# Tall, Dark and Handsome!!!



## orionmystery

He's tall, dark and handsome, but somewhat shy. 

1. he just wouldn't take the palp off his face






2. 





3. still wouldn't take the palp off his face





4. hiding behind some moss 





5. hiding behind some dirt LOL


----------



## dom yo

thats it
im never going into anothe macro thread ever again

AWESOME pictures
but not what i wanted to see on a monday morning


----------



## D-B-J

Wow!!! I should just give up now on macro.  Were these taken with that canon lens that magnifies?  There is no way my reg. nikon macro could get that close.


----------



## YoMoe

These are amazing. Love the detail and the color. :thumbup:


----------



## Sirrick

Incredible !!!! can you please tell me what is the magnification of the first picture? 5X?


----------



## Overread

Wow love that first shot - very neat to see a jumper (looks like a jumping spider even though he looks more - leggy - than most I've seen shots of) sit still long enough for a stacked image and fantastic details on his face!


----------



## PerfectlyFlawed

ugh... SPIDER! Squish it!!!! hahaha.. * cringes *

..... I expected to see some nice (Tall-dark-handsome) Italian guy posing ..but NooOooo.. A Spider! LMAO:lmao:


Even though theyre creepy... They look pretty damn good! :thumbup:


----------



## benhasajeep

I don't care much for the looks of your model.  But the pictures are spot on.  :thumbup:


----------



## Derrel

Nice shots! I especially liked the first one. Just an incredible ultra-close look.


----------



## orionmystery

Thanks for looking and commenting everyone. Greatly appreciated.

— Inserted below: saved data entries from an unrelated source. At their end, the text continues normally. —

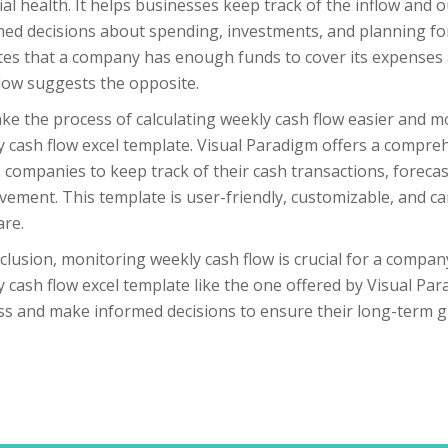
ial health. It helps businesses keep track of the inflow and
ed decisions about spending, investments, and planning for
tes that a company has enough funds to cover its expenses a
low suggests the opposite.
e the process of calculating weekly cash flow easier and m
 cash flow excel template. Visual Paradigm offers a compre
 companies to keep track of their cash transactions, forecast
ement. This template is user-friendly, customizable, and can
are.
clusion, monitoring weekly cash flow is crucial for a company’
 cash flow excel template like the one offered by Visual Pa
ss and make informed decisions to ensure their long-term g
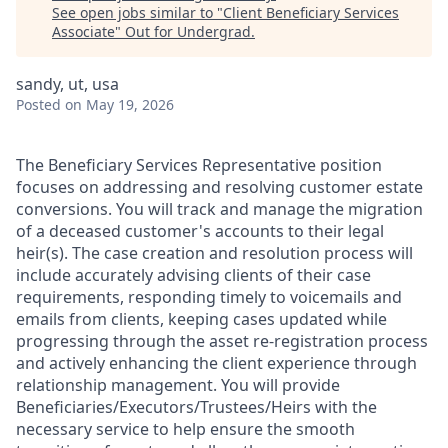
See open jobs similar to "
Client Beneficiary Services
Associate
"
Out for Undergrad
.
sandy, ut, usa
Posted
on May 19, 2026
The Beneficiary Services Representative position
focuses on addressing and resolving customer estate
conversions. You will track and manage the migration
of a deceased customer's accounts to their legal
heir(s). The case creation and resolution process will
include accurately advising clients of their case
requirements, responding timely to voicemails and
emails from clients, keeping cases updated while
progressing through the asset re-registration process
and actively enhancing the client experience through
relationship management. You will provide
Beneficiaries/Executors/Trustees/Heirs with the
necessary service to help ensure the smooth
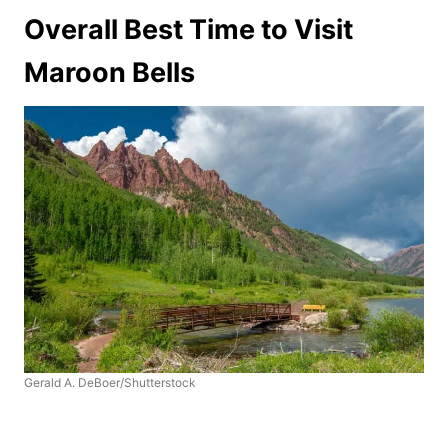
Overall Best Time to Visit
Maroon Bells
Gerald A. DeBoer/Shutterstock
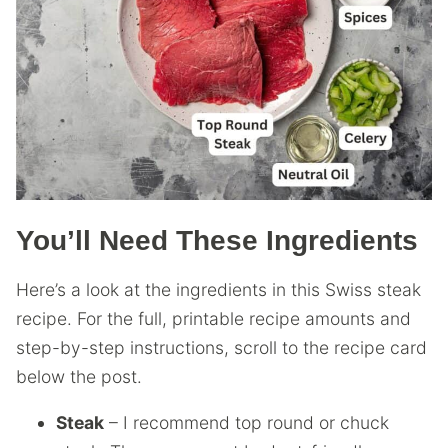
You’ll Need These Ingredients
Here’s a look at the ingredients in this Swiss steak
recipe. For the full, printable recipe amounts and
step-by-step instructions, scroll to the recipe card
below the post.
Steak
– I recommend top round or chuck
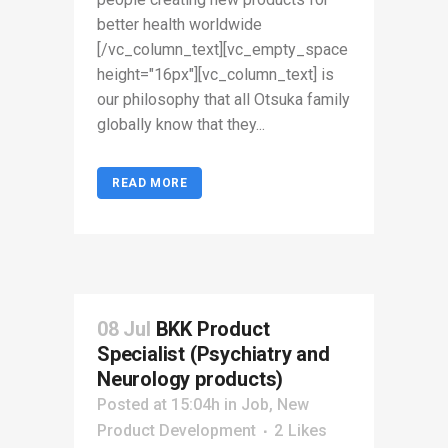
better health worldwide
[/vc_column_text][vc_empty_space
height="16px"][vc_column_text] is
our philosophy that all Otsuka family
globally know that they...
READ MORE
08 Jul
BKK Product
Specialist (Psychiatry and
Neurology products)
Posted at 15:04h
in
Job
,
New
Product Development
2
Likes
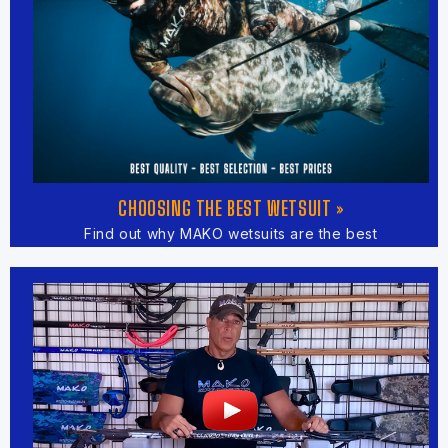
CHOOSING THE BEST WETSUIT »
Find out why MAKO wetsuits are the best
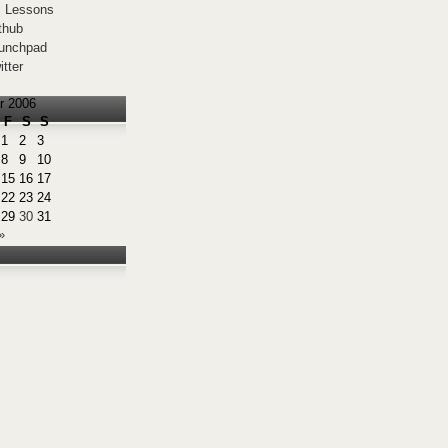
 Lessons
thub
unchpad
itter
r 2006
F
S
S
1
2
3
8
9
10
15
16
17
22
23
24
29
30
31
»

Sirrick - around 3X but i can never remember.

D-B-J - yes, the MP-E65.


----------



## LaFoto

These fascinate me to nooo end!
That spider looks so ... slick - creepy. But highly fascinating!


----------



## Noah212

orionmystery said:


> Thanks for looking and commenting everyone. Greatly appreciated.
> 
> Sirrick - around 3X but i can never remember.
> 
> D-B-J - yes, the MP-E65.



Do you think you could take some really sharp pictures of the spider's eyes at 5x and post them?  Thanks in advance and absolutely wonderful photos.  Your shots are really convincing me to switch to Cannon and get an MPE-65.


----------



## orionmystery

LaFoto said:


> These fascinate me to nooo end!
> That spider looks so ... slick - creepy. But highly fascinating!



Thanks, LaFoto.



Noah212 said:


> I rarely attempt 5X unless the subject is very cooperative i.e stationery...


----------